### Your tasks
A – According to the extract on NHGRI's new Clinical Director, how many employees were on the team Ben Solomon led at GeneDx?
B – From the extract on NHGRI's new Clinical Director, reproduce the passage starting at "On Nov. 12, Benjamin" and ending at "suspected genetic) disorders.".

### Document extract
=== Section Start ===
Eric Green, Ben Solomon, Ellen Rolfes

On Nov. 12, Benjamin Solomon, M.D., started as NHGRI’s Clinical Director. In this position, he is responsible for leading the institute’s intramural Clinical Research Program, providing oversight and guidance to NHGRI scientists and physicians working to develop new diagnostic, therapeutic, and management approaches for the clinical care of patients with genetic disorders. In this role, Ben will provide new leadership of a research portfolio that involves the study of a large set of genetic (and suspected genetic) disorders.

Immediately prior to becoming NHGRI’s Clinical Director, Ben held a senior leadership position at the diagnostic company GeneDx, serving as a managing director with a team of more than 400 employees. Using artificial intelligence and other progressive bioinformatics methods, his clinical research group tested approaches for identifying the cause of elusive genetic diseases, finding answers where none had previously existed. He and his colleagues collaborated with hundreds of physicians and scientists to identify more than 100 novel disease genes, publishing papers in journals such as Nature Genetics, Nature Communications, and PNAS. Prior to his position at GeneDx, Ben was chief of the Division of Medical Genomics at the Inova Translational Medicine Institute at Inova Health System. Since 2017, he has served as deputy editor-in-chief for the American Journal of Medical Genetics. He has authored and co-authored more than 120 peer-reviewed papers, 10 commentaries, and six book chapters.
=== Section End ===
### Extracted information
=== Section Start ===
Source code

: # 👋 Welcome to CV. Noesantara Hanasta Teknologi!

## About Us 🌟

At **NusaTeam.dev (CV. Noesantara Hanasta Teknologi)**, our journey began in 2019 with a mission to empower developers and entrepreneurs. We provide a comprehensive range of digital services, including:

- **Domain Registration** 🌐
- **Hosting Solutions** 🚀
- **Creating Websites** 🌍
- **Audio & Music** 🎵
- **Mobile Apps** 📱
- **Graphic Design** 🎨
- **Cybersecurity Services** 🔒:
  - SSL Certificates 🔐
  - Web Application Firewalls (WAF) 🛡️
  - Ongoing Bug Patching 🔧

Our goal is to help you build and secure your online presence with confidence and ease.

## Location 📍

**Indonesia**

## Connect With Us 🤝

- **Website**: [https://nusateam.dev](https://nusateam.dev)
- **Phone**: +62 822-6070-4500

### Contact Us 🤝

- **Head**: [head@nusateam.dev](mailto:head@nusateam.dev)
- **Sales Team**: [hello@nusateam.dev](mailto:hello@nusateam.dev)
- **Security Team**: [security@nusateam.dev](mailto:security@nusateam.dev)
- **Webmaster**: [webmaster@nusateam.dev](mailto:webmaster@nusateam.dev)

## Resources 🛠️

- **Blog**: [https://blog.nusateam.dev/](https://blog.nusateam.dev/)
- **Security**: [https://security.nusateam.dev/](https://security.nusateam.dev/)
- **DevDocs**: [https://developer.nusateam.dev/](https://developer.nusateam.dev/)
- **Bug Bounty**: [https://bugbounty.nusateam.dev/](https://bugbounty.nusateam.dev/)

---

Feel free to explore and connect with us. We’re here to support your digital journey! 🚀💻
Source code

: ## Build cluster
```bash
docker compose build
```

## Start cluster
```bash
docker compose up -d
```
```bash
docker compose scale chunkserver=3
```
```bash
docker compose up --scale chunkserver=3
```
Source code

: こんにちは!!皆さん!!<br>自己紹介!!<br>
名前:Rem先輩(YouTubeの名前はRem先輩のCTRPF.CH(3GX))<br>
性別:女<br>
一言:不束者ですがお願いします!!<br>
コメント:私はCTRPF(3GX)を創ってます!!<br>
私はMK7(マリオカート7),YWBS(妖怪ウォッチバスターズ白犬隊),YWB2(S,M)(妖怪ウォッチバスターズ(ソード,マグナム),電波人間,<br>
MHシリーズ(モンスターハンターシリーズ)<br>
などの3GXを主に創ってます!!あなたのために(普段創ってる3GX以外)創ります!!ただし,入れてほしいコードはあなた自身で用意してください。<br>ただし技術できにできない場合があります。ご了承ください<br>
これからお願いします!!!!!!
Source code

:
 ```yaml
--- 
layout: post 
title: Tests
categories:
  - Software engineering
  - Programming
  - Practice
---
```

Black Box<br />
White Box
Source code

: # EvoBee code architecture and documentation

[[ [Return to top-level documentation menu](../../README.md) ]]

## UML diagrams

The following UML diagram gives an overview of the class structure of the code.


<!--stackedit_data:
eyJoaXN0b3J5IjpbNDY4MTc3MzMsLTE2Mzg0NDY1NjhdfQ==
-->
=== Section End ===
### Solutions to the tasks
A – More than 400 employees.

B –
On Nov. 12, Benjamin Solomon, M.D., started as NHGRI’s Clinical Director. In this position, he is responsible for leading the institute’s intramural Clinical Research Program, providing oversight and guidance to NHGRI scientists and physicians working to develop new diagnostic, therapeutic, and management approaches for the clinical care of patients with genetic disorders. In this role, Ben will provide new leadership of a research portfolio that involves the study of a large set of genetic (and suspected genetic) disorders.